PARTI DELL'ESERCIZIO ::
1. In quale teatro si è tenuto il concerto descritto nella recensione del concerto dei Misfits?
2. Elenchi tutti i componenti della formazione dei Misfits nominati nella recensione del concerto dei Misfits, indicando il ruolo di ciascuno.
3. Riprenda la recensione del concerto dei Misfits e la prosegua a partire dall'ultima frase riportata.

ESTRATTO DELLA FONTE ::

* * * * * * * * *

TORINO 18 feb (Però Torino) – C’era il pubblico delle grandi occasioni ieri sera 17 febbraio al Teatro Le Serre di Grugliasco per il concerto dei Misfits, in Italia per un tour che li vedrà impegnati anche a Firenze e Bari.
Nonostante l'età, le vicissitudini legali e i continui cambi di formazione che accompagnano il gruppo da quasi trentacinque anni, la leggendaria band statunitense, la cui musica diede inizio al cosiddetto horror punk, genere musicale che mescola punk, rock e metal, non ha deluso le aspettative dei numerosi fans.
Molti i giovani in platea a testimonianza del fatto che i Misfits sono divenuti oramai un classico di sempre del genere, vincendo l'usura del tempo.
A supporto i Juicehead di Chicago, band powerpunk che propone brani tratti dal suo ultimo cd “How to sail a sinking ship”. Una vera e propria ovazione ha invece accompagnato l'ingresso sul palco di Only e compagni. La line-up è la stessa degli ultimi anni, con Jerry Only alla voce e al basso, Dez Cadena (ex Blag Flag) alla chitarra e Eric Arace alla batteria.
Fra drappi neri, scheletri e nebbie colorate, su cui svetta un Crimson Ghost (il famoso teschio simbolo del gruppo) in versione epica, ridisegnato da Arthur Suydam, della Marvel Comics, una tempesta sonora ci introduce nell'immaginario horror dei suoi protagonisti. E manco a farlo apposta ieri era venerdì 17, giorno funesto per antonomasia e titolo di un noto film horror.

* * * * * * * * *

MATERIALE PRESENTATO ::
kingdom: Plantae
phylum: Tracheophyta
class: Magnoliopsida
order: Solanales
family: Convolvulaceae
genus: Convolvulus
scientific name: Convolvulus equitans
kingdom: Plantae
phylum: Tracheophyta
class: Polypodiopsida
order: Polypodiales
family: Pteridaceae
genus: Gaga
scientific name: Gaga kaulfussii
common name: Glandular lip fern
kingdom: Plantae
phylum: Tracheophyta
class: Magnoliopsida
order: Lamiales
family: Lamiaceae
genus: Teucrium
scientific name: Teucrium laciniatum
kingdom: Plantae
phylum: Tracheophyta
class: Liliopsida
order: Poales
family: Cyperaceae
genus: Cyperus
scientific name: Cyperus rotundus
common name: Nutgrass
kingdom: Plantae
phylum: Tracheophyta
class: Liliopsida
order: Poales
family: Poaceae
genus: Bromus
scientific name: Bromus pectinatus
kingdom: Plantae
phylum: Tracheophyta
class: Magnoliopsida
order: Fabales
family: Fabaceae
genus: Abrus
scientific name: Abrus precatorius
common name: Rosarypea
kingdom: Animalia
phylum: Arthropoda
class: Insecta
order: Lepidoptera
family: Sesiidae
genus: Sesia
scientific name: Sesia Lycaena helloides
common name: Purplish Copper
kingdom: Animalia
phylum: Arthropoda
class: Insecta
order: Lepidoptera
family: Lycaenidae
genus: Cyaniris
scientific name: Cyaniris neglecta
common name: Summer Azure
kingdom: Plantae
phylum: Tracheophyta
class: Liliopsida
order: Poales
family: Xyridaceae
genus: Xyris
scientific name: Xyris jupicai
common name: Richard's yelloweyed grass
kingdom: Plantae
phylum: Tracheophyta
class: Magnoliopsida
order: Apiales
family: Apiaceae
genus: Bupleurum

* * * * * * * * *

RISULTATI DELLE CONSEGNE ::
1. Al Teatro Le Serre di Grugliasco.

2. Jerry Only (voce e basso), Dez Cadena (chitarra), Eric Arace (batteria).

3.
Fra brani vecchi e nuovi, soprattutto nuovi, quelli dell'ultimo “Devil's Rain”, la performance è scivolata via senza un attimo di tregua. Netta anche la svolta metal rispetto a quella degli esordi più melodica e rockettara, soprattutto nei riffs indemoniati al limite del trash. La voce di Only, front man e unico sopravvissuto della storica formazione, che vide la luce nel lontano 1977, allora capeggiata da Glen Danzing, poi passato alla guida dei suoi Danzing e a farneticare ipotetici scenari di guerre a sfondo razziale, non ha deluso, dando prova di vigore e potenza. Così come il resto del gruppo in cui un buon lavoro d'insieme non ha evidenziato sbavature di sorta.
Su tutto però una patinata di malinconia nel vedere i tre protagonisti mascherati di tutto punto dimenarsi sul palco, soprattutto Only, nella vana illusione di fermare il tempo anche solo per un attimo. Divertente e forse al tempo stesso patetico il tentativo di Only di presentarsi con in testa di devilock, la frangetta a punta piena di gel, pettinatura di sua invenzione, nonostante sia stempiato. O notare una certa rigidità di Carena, che seppur in divisa da pirata zombie era intento a non uscire dal seminato sonoro dei due compagni. Ma forse una certa energia e voglia di essere ancora protagonisti, senza prendersi troppo sul serio, fanno capire come in realtà gli anni che passano siano una condizione mentale.
Unica nota stonata l'amplificazione, in cui una certa uniformità non permetteva di distinguere agevolmente i singoli brani.